On top of all of that, Lufa Farms has also recently completed another greenhouse, making it 5 under the company’s belt. This shows that the market in Montreal is very receptive to Lufa Farms’ offering. “Montreal is a great hub for eating. There are two huge markets, and there are a lot of independent restaurants. In Quebec, people have a lot of pride for the province and want to support Quebec businesses.” This also means that Lufa Farms is not the only urban farm in town. “It doesn’t matter because it’s great to see more urban agriculture coming online. It has given us more competition, which is a strong motivator for us to keep growing and innovating.”

Tackling the market
CEA-grown produce can generally be slightly more expensive than more traditionally grown greens. A great example can be seen with vertically grown produce, which usually sells at a price point that hardly attracts a more financially cautious consumer. Lufa Farms is very much aware of that, and they have been working hard to reduce the price of their CEA-grown products. “We don’t want to be the rich-person grocery store,” says Callie. “It all comes down to a question: how can we do what we do while lowering prices? Over time, we have worked hard on it and succeeded in lowering our prices, but this is an ongoing effort, and it’s part of our bigger mission.”

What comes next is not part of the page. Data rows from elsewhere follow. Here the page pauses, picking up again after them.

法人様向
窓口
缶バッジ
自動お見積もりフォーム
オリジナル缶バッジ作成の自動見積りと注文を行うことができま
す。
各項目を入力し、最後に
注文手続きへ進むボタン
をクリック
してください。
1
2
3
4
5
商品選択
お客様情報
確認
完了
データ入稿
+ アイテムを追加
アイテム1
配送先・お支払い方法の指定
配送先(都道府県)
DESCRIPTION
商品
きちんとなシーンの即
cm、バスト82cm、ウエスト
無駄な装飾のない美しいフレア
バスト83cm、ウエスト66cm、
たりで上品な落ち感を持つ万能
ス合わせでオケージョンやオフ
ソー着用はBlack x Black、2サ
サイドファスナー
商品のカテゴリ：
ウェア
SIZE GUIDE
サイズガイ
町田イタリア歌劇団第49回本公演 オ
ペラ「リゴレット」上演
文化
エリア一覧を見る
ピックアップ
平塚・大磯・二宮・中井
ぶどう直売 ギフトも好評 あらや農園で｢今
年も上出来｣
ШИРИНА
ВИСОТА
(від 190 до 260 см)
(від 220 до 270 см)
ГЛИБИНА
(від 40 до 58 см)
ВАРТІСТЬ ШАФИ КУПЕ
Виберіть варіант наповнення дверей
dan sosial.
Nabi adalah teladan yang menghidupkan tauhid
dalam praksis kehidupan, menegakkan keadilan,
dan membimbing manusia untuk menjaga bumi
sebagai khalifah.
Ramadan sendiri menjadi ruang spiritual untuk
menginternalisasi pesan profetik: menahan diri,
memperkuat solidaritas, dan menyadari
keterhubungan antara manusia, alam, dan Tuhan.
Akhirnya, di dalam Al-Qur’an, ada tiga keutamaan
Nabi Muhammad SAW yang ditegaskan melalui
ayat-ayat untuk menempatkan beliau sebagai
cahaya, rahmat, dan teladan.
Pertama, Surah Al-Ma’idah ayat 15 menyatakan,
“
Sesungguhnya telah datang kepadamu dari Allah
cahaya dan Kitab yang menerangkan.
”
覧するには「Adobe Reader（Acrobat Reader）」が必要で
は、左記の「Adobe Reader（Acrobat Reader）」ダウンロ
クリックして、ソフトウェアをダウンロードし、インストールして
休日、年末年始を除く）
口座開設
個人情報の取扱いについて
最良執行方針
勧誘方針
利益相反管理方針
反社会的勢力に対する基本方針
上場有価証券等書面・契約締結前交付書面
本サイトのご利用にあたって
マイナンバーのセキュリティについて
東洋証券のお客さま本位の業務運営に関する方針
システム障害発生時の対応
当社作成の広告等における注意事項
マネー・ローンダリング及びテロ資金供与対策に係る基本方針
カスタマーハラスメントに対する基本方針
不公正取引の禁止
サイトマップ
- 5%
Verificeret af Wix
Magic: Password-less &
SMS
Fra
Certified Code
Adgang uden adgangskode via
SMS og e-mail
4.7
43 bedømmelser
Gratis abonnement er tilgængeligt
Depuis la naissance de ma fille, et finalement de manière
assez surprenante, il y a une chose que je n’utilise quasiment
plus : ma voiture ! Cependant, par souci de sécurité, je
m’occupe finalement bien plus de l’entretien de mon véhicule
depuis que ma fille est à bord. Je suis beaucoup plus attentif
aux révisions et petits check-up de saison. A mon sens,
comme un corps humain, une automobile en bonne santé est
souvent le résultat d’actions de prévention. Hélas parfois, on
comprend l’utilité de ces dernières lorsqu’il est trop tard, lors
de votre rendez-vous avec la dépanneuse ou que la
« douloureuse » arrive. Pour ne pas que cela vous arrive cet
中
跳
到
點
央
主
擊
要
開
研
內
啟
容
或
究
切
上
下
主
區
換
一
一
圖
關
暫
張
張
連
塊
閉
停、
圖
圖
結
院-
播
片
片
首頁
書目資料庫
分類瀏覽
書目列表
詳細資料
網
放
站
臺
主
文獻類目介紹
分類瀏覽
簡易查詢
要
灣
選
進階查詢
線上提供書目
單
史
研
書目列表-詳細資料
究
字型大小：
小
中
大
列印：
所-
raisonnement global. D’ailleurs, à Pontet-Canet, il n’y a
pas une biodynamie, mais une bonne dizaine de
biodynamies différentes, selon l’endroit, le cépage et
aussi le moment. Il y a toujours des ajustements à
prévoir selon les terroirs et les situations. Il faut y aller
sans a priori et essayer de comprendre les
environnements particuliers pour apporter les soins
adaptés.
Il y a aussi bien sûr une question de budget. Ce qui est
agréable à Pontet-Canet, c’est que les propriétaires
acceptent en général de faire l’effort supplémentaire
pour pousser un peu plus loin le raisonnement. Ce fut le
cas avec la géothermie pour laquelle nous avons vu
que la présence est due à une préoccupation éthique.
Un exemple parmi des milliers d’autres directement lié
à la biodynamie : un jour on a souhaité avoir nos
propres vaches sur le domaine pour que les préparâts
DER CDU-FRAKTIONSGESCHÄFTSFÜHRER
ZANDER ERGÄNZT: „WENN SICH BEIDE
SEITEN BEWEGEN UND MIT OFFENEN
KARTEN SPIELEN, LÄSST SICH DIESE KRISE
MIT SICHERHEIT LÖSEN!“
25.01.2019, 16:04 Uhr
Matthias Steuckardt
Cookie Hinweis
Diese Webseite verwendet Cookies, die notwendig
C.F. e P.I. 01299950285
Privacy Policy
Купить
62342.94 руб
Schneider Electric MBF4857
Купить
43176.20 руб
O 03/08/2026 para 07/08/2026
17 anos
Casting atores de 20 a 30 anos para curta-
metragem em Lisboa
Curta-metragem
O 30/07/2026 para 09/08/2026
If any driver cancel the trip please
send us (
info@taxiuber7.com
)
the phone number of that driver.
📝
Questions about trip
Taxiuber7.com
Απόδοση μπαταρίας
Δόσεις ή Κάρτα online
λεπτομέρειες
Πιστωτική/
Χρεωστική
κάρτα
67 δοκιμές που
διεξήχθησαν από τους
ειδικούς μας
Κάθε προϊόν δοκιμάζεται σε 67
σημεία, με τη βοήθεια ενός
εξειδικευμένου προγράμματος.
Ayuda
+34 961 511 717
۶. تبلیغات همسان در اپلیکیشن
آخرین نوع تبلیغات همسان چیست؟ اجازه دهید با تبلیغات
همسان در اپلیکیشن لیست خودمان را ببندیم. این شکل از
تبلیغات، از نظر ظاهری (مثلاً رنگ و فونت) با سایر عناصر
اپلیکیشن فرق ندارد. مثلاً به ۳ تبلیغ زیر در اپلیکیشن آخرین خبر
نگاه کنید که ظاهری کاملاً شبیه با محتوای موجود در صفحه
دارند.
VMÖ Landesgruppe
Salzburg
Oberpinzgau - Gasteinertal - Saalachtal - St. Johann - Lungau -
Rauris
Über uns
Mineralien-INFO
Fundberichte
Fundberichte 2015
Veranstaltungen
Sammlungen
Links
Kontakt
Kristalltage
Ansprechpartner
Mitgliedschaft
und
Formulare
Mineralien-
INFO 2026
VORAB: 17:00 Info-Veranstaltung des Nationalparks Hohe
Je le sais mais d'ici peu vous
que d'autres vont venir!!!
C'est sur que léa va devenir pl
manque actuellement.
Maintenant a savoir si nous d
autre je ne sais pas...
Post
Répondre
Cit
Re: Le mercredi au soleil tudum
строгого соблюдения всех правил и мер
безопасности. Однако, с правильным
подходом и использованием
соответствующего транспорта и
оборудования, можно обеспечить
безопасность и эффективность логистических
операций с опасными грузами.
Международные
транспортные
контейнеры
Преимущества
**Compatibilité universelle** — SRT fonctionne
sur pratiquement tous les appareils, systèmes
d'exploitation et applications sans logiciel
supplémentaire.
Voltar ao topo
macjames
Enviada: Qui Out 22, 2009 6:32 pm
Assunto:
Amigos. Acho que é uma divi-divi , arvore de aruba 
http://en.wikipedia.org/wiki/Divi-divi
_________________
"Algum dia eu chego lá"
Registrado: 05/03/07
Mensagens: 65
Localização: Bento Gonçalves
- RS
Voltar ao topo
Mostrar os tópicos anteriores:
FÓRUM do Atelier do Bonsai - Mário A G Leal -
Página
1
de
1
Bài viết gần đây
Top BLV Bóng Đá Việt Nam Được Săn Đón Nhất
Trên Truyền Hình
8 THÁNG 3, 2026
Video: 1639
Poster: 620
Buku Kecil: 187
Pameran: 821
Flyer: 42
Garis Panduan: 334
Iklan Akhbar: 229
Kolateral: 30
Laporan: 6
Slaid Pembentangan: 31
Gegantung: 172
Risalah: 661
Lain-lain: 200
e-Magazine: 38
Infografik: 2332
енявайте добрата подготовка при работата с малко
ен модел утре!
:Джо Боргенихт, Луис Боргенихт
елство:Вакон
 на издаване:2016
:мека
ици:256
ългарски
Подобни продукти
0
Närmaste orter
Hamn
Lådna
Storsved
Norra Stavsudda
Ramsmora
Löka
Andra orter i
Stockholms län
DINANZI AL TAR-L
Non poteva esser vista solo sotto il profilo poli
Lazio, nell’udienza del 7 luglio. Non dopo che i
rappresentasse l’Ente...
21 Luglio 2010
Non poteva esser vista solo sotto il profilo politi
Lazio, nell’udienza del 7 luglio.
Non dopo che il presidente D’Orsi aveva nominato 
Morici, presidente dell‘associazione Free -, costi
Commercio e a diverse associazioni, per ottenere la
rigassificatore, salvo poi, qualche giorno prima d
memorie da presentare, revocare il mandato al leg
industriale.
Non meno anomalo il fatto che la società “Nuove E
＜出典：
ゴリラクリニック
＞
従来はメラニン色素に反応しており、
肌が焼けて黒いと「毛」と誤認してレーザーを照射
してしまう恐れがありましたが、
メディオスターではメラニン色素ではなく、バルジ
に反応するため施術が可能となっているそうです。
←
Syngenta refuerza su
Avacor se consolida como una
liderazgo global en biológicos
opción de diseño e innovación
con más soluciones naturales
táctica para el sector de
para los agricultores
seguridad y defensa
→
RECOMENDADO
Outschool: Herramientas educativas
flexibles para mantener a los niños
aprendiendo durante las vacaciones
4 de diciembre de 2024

With all the things going on for Lufa Farms, stepping outside of Montreal may be something in the works. “Montreal is kind of a good testing ground. We have very hot summers and super cold winters. When the company started, we were aware that if we succeeded in pulling it off here, then we’d be able to replicate the concept in many locations. The end goal, indeed, is to be able to build greenhouses in different places.”